Re: [PATCH RFC v3 1/2] pidfs: add inode ownership and permission checks

From: Christian Brauner

Date: Wed Feb 25 2026 - 10:33:35 EST

> > +static int pidfs_permission(struct mnt_idmap *idmap, struct inode *inode,
> > + int mask)
> > +{
> > + struct pid *pid = inode->i_private;
> > + struct task_struct *task;
> > + const struct cred *cred;
> > + u64 pid_tg_ino;
> > +
> > + scoped_guard(rcu) {
> > + task = pid_task(pid, PIDTYPE_PID);
> > + if (task) {
> > + if (unlikely(task->flags & PF_KTHREAD))
> > + return -EPERM;
> > +
> > + cred = __task_cred(task);
> > + pid_tg_ino = task_tgid(task)->ino;
>
> Can this NULL deref if the task concurrently gets reaped and has
> detach_pid() called on it?

So the thread-group leader task/pid is kept around until all subthreads
have exited. That's what delay_group_leader() does. So two cases:

(1) So if @task wasn't a thread-group leader but a subthread then
task_tgid(task) cannot be NULL.

(2) If @task is itself a thread-group leader then yes, it's possible via
__unhash_process().

So yeah, this needs handling.

> > + } else {
> > + struct pidfs_attr *attr;
> > +
> > + attr = READ_ONCE(pid->attr);
> > + VFS_WARN_ON_ONCE(!attr);
> > + /*
> > + * During copy_process() with CLONE_PIDFD the
> > + * task hasn't been attached to the pid yet so
> > + * pid_task() returns NULL and there's no
> > + * exit_cred as the task obviously hasn't
> > + * exited.

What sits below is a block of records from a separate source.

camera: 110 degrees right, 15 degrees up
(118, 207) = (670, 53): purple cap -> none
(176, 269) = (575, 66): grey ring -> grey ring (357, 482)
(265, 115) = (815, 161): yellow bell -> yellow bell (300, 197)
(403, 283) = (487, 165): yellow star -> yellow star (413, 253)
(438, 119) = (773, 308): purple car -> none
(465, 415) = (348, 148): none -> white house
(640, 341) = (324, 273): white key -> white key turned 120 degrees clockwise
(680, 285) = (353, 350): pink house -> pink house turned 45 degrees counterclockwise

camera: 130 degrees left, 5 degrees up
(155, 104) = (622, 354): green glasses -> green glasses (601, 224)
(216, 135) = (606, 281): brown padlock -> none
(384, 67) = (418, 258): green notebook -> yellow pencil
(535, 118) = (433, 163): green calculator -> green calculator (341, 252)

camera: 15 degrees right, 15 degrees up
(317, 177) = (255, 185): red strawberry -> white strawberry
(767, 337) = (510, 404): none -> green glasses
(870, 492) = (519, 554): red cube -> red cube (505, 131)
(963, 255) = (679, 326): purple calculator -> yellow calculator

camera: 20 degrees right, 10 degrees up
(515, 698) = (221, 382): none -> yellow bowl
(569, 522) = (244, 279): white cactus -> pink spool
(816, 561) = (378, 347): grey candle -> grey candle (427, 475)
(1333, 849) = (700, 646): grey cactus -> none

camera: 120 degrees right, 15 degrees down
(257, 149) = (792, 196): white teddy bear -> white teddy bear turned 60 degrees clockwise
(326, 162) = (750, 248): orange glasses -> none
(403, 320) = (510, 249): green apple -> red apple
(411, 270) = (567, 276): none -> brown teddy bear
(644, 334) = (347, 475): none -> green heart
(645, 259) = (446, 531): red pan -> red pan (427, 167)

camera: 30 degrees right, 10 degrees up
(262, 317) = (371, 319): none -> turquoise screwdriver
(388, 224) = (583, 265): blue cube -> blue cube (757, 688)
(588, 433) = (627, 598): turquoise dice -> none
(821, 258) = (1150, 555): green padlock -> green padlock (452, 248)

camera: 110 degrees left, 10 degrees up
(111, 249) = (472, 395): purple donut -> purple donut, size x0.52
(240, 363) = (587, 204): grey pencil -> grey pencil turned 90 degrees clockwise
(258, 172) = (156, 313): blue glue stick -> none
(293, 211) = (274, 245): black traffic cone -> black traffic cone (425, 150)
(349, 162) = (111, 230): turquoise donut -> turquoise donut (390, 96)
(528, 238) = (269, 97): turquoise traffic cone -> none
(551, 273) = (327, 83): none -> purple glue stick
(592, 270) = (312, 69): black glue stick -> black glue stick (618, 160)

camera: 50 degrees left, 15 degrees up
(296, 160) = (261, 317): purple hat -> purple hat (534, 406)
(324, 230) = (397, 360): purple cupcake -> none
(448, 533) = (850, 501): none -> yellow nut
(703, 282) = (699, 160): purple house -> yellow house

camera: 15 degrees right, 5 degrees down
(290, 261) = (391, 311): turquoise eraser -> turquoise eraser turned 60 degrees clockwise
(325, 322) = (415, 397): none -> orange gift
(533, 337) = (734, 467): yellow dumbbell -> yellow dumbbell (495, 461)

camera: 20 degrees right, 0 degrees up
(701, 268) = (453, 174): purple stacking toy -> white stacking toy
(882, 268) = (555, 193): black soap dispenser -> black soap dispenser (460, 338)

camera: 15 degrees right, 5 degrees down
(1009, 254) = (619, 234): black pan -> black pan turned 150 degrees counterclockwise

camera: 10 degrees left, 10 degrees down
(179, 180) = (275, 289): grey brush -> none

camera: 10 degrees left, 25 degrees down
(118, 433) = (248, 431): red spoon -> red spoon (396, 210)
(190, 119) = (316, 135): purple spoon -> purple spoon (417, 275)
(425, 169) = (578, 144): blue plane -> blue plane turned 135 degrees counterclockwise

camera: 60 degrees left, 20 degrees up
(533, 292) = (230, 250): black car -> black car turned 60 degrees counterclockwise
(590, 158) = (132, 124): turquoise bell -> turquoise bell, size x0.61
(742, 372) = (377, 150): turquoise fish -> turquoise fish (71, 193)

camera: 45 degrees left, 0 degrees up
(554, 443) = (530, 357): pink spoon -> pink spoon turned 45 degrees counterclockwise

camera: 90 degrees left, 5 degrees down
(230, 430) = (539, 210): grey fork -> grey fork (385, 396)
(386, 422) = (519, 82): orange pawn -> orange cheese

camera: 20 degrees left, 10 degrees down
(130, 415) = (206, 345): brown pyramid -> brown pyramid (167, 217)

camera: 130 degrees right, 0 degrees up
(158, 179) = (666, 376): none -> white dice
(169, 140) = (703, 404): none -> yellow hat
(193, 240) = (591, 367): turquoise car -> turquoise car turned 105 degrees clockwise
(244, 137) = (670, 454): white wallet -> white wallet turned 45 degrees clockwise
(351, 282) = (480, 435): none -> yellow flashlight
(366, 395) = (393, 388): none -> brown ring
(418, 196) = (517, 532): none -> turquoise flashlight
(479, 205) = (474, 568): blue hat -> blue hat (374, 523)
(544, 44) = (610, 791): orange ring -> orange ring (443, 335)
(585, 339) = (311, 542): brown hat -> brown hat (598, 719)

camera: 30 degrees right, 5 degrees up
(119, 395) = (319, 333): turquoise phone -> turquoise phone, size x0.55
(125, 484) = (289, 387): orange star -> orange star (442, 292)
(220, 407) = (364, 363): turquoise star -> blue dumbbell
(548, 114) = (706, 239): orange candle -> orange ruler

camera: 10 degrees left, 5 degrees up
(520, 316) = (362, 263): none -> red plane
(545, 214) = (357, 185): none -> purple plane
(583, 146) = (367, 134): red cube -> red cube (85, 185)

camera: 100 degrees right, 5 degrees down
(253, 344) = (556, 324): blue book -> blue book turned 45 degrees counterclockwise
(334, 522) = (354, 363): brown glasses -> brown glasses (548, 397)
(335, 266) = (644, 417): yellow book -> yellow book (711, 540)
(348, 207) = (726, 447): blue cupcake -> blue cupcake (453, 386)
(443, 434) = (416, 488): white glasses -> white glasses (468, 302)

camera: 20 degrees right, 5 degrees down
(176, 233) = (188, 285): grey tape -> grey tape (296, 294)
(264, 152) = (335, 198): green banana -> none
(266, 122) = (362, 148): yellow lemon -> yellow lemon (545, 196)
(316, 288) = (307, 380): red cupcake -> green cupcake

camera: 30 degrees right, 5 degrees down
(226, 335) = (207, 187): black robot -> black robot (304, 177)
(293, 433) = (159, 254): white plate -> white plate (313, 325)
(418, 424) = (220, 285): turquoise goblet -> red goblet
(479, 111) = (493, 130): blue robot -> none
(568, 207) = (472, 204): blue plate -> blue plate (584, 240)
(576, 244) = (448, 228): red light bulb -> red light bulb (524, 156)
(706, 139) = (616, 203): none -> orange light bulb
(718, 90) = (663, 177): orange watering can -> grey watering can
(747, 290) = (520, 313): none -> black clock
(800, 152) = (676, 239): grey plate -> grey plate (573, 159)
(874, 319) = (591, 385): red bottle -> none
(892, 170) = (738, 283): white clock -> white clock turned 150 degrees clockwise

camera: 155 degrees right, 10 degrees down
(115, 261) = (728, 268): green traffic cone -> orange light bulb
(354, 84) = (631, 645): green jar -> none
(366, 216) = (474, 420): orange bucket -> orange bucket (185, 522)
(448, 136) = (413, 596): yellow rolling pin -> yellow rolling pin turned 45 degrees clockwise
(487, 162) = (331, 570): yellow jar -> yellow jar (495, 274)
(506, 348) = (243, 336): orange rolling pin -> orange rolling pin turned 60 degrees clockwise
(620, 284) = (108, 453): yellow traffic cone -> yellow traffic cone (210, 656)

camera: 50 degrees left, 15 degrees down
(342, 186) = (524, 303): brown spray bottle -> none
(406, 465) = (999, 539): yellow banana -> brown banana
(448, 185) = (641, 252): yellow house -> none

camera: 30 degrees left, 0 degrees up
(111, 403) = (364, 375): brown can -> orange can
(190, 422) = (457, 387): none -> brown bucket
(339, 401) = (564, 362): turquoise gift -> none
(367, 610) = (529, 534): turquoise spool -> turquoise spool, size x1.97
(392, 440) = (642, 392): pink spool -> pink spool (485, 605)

Use the parent's credentials.
> > + */
> > + cred = attr->exit_cred;
> > + if (!cred)
> > + cred = current_cred();
> > + pid_tg_ino = attr->exit_tgid_ino;
> > + }
> > +
> > + /*
> > + * If the caller and the target are in the same
> > + * thread-group or the caller can signal the target
> > + * we're good.
> > + */
> > + if (pid_tg_ino != task_tgid(current)->ino &&
> > + !may_signal_creds(current_cred(), cred))
> > + return -EPERM;
> > +
> > + /*
> > + * This is racy but not more racy then what we generally
> > + * do for permission checking.
> > + */
> > + WRITE_ONCE(inode->i_uid, cred->euid);
> > + WRITE_ONCE(inode->i_gid, cred->egid);
>
> I realize that using ->euid here matches what procfs does in
> task_dump_owner(), but it doesn't make sense to me. The EUID is kinda
> inherently "subjective" and doesn't really make sense in a context
> like this where we're treating the process as an object. See also how,
> when sending a signal to a process, kill_ok_by_cred() doesn't care
> about the EUID of the target process, because it would be silly to
> allow a user to send signals to a fileserver that happens to briefly
> call seteuid() to access the filesystem in the name of the user, or
> something like that.
>
> The thing that IMO most expresses the objective identity of a process
> is the RUID (notably that includes that it stays the same across
> setuid execution unless the process explicitly changes RUID).
>
> I think this should be using cred->uid and cred->gid so that the
> permission check below makes more sense. That said, if you want to
> instead follow the precedent of procfs and rely on the more explicit
> permission checks above to actually provide security, I guess that
> works too...
>
> > + }
> > + return generic_permission(&nop_mnt_idmap, inode, mask);
> > +}
> [...]
> > {
> > diff --git a/kernel/signal.c b/kernel/signal.c
> > index d65d0fe24bfb..e20dabf143c2 100644
> > --- a/kernel/signal.c
> > +++ b/kernel/signal.c
> > @@ -777,19 +777,22 @@ static inline bool si_fromuser(const struct kernel_siginfo *info)
> > (!is_si_special(info) && SI_FROMUSER(info));
> > }
> >
> > +bool may_signal_creds(const struct cred *signaler_cred,
> > + const struct cred *signalee_cred)
> > +{
> > + return uid_eq(signaler_cred->euid, signalee_cred->suid) ||
> > + uid_eq(signaler_cred->euid, signalee_cred->uid) ||
> > + uid_eq(signaler_cred->uid, signalee_cred->suid) ||
> > + uid_eq(signaler_cred->uid, signalee_cred->uid) ||
> > + ns_capable(signalee_cred->user_ns, CAP_KILL);
> > +}
>
> I don't like reusing the signal sending permission checks here - in my
> opinion, filesystem operations shouldn't be allowed based on the
> caller's *RUID*. They should ideally be using the caller's FSUID.

Ok, a combined model sounds great to me based on ruid/rgid of the target
task and the fsuid/fsgid of the caller.